• [Petikan Halaman]
Gubernur Anies Baswedan, kata Doni, sebenarnya sudah mengirimkan surat peringatan sebelum acara, tetapi tak digubris.
Anies menegaskan sanksi Rp50 juta kepada Habib Rizieq adalah sesuatu yang serius, bukan basa-basi, dalam penegakan aturan.
Hukuman tersebut, kata Anies, akan memiliki efek pada perbedaan perlakuan dengan para pelanggar yang mendapatkan hukuman administrasi sebesar Rp50 ribu hingga Rp200 ribu.
"Jadi sanksi denda di DKI itu bukan basa-basi, Rp50 juta itu membentuk perilaku. Karena begitu orang dengar Rp50 juta, beda perilakunya dengan sanksi Rp50 ribu atau Rp200 ribu," ujar Anies.
Anies juga menyebutkan sanksi tersebut bersifat progresif. Artinya jika hal tersebut diulangi maka yang bersangkutan akan dikenakan denda berlipat.
"Kalau orang yang berulang dengan lembaga yang sama itu akan menjadi Rp100 juta, berulang lagi menjadi Rp150 juta," tutur Anies.
Dia juga menyebutkan bahwa selama ini Pemprov DKI Jakarta telah melakukan penindakan kepada siapa saja yang melanggar aturan tanpa pandang bulu.
"Kita melakukan keseriusan itu dari regulasi sampai eksekusi dan cara kerja pemerintah adalah ada aturan. Mengingatkan warga secara aturan, bila kita taati tidak masalah, bila tidak hati-hati maka ada tindak pendisiplinan, termasuk pemberian sanksi," kata Anies.
Sebelumnya, Ombudsman RI meminta Pemprov DKI lebih serius dan tegas dalam menjalankan penegakan aturan protokol kesehatan pada siapapun, agar tidak terkesan adanya tebang pilih terhadap penindakan atas pelanggaran protokol kesehatan.

• [Data Tersedia]
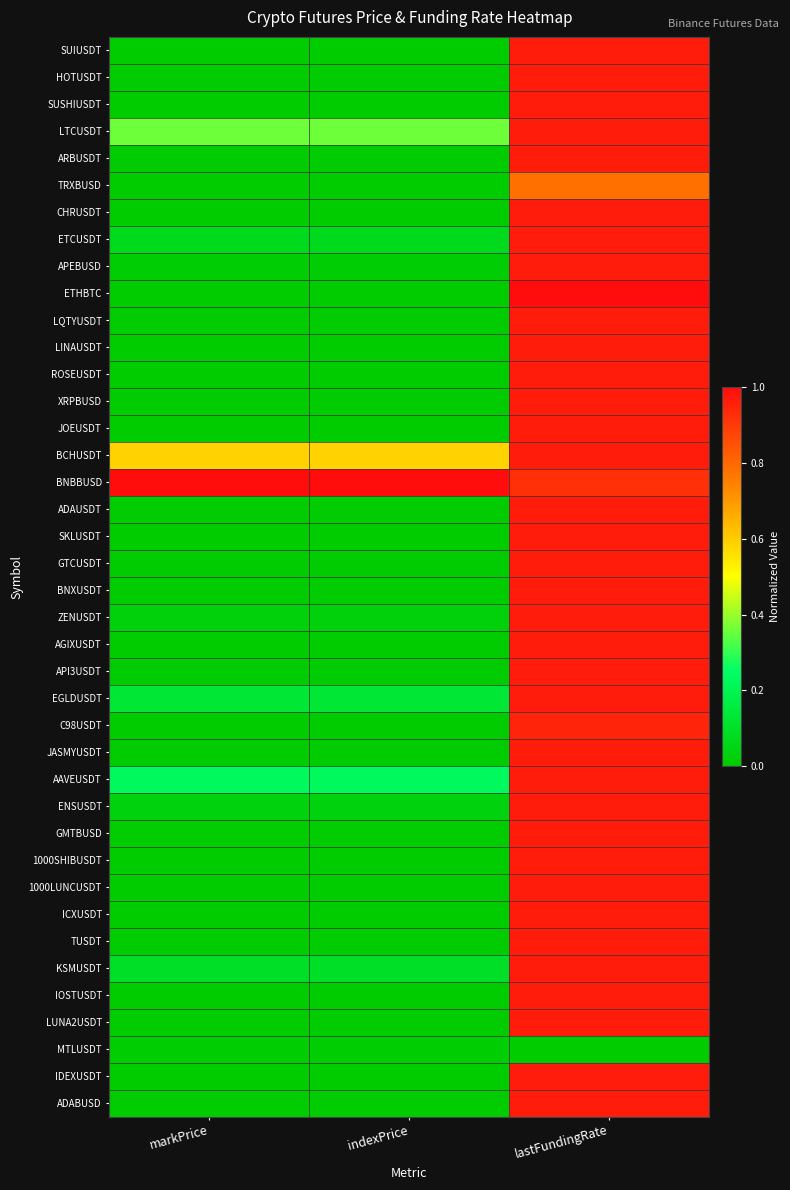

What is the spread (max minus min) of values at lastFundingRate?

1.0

---

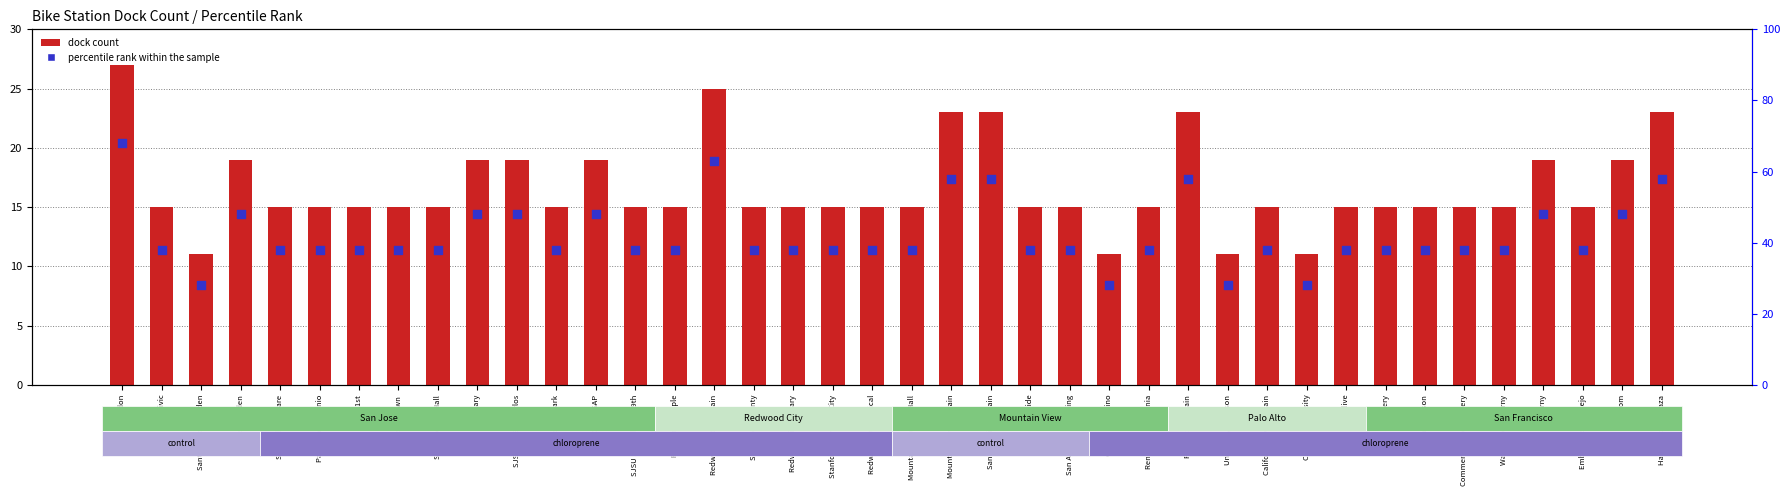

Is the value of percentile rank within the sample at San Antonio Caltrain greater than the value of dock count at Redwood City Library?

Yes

• [Tugas A]
Tentukan apakah setiap pernyataan ini sesuai dengan petikan halaman: (i) Anies menyebut denda Rp50 juta kepada Habib Rizieq sebagai basa-basi; (ii) lembaga yang sama yang mengulangi pelanggaran akan didenda Rp100 juta; (iii) Ombudsman RI meminta Pemprov DKI lebih serius dan tegas dalam menegakkan aturan protokol kesehatan. Jawab ya atau tidak untuk tiap pernyataan, disertai kutipan persis kata-kata dari petikan yang menjadi penentunya.
• [Tugas B]
Ketik ulang tanpa perubahan bagian petikan halaman yang dibuka dengan kata-kata berisi "Sebelumnya, Ombudsman RI" dan ditutup dengan "pelanggaran protokol kesehatan.".
Entri-entri tersebut adalah bahan tersendiri yang terpisah dari petikan halaman.

• [Jawaban A]
(i) Tidak: "adalah sesuatu yang serius, bukan basa-basi"
(ii) Ya: "Kalau orang yang berulang dengan lembaga yang sama itu akan menjadi Rp100 juta"
(iii) Ya: "Ombudsman RI meminta Pemprov DKI lebih serius dan tegas dalam menjalankan penegakan aturan protokol kesehatan"

• [Jawaban B]
Sebelumnya, Ombudsman RI meminta Pemprov DKI lebih serius dan tegas dalam menjalankan penegakan aturan protokol kesehatan pada siapapun, agar tidak terkesan adanya tebang pilih terhadap penindakan atas pelanggaran protokol kesehatan.